Philip Cheah, the festival director, would offer me a place in the van, but I would
decline. Not totally out of shyness, but I was busy, rehearsing a play in Little
India, and couldn’t dally with cinephiles, much as I wanted to).
One morning, we were at the Alliance Francaise for the local shorts competition
screening. What were my expectations? Not high, I suppose. Cheah had told me that
in previous years, juries had been so underwhelmed by the quality of the films that
they refused to give out all the prizes. My only previous experience of short films
from Singapore had been a fairly disastrous screening of student work at the Substation
(a local arts centre); the documentaries were passable tertiary fare, but any attempt
at fiction clunked hard.
The Alliance was a fairly large hall, with a few hundred seats. The jury sat on
the back row. I was at the aisle, ready to leave in case of emergencies. Lights
faded. The film began, and it was real film – celluloid. For twenty-plus minutes,
I sat rapt. When it was over I was filled with the desire to watch it again, immediately.

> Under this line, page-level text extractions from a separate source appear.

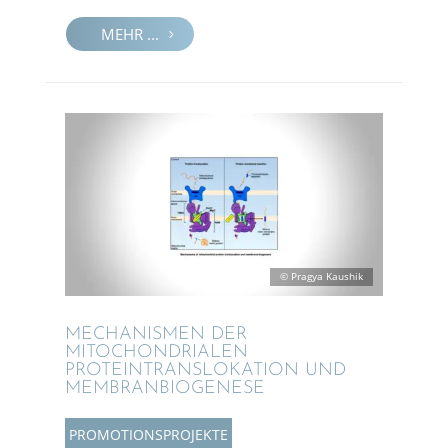
MEHR ...
© Pragya Kaushik
MECHA­NIS­MEN DER
MITOCHON­DRIA­LEN
PROTE­IN­TRANS­LO­KA­TION UND
MEMBRANBIOGENESE
PROMO­TI­ONS­PRO­JEKTE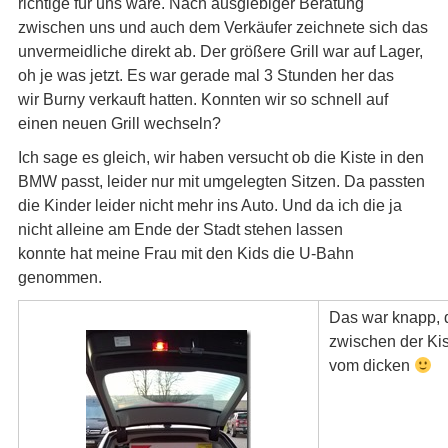
richtige für uns wäre. Nach ausgiebiger Beratung
zwischen uns und auch dem Verkäufer zeichnete sich das
unvermeidliche direkt ab. Der größere Grill war auf Lager,
oh je was jetzt. Es war gerade mal 3 Stunden her das
wir Burny verkauft hatten. Konnten wir so schnell auf
einen neuen Grill wechseln?
Ich sage es gleich, wir haben versucht ob die Kiste in den
BMW passt, leider nur mit umgelegten Sitzen. Da passten
die Kinder leider nicht mehr ins Auto. Und da ich die ja
nicht alleine am Ende der Stadt stehen lassen
konnte hat meine Frau mit den Kids die U-Bahn
genommen.
Das war knapp, d
zwischen der Ki
vom dicken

There was that feeling when you hear a great pop record as a teenager, something
that swoons with all the complex emotions – dark energies and romantic yearnings
– of that moment when you stumble out of childhood. If it gets its sonic hooks in,
you have to own it, to be able to play it again and again.
Royston Tan’s 15 left me with something close to that. The adolescent world it presented
was utterly alien to my own--Southeast Asia, race, gangs, crime, brotherhood, bad
education. I was completely seduced by the image-rush, and the strong emotional
track that pulled the viewer through. At the time, I wrote for the UK film magazine,
Vertigo (to justify that much-coveted press pass), and the following contains something
about 15:
“At its core is a portrait of two fifteen-year old boys – fighters, thieves and
pill-poppers, but essentially they are kids. Tan portrays them as they see themselves
– locked in a speed-cut zone of ceaseless techno and advertising imagery. Tracking
shots through a nervous system; tattooed and naked in a desert; darkly comic threats
to rival gangs sung blankly into camera; fighting incidents rendered as videogame;
a birthday cake in the face explodes like a wound; charged dialogues in the crevices
of void decks. Deep in their locked-off world, which exists as the taboo bad-trip
flipside to Singapore’s consumer-driven society, Tan opens up a well of extraordinary
tenderness, friendship and vulnerability.”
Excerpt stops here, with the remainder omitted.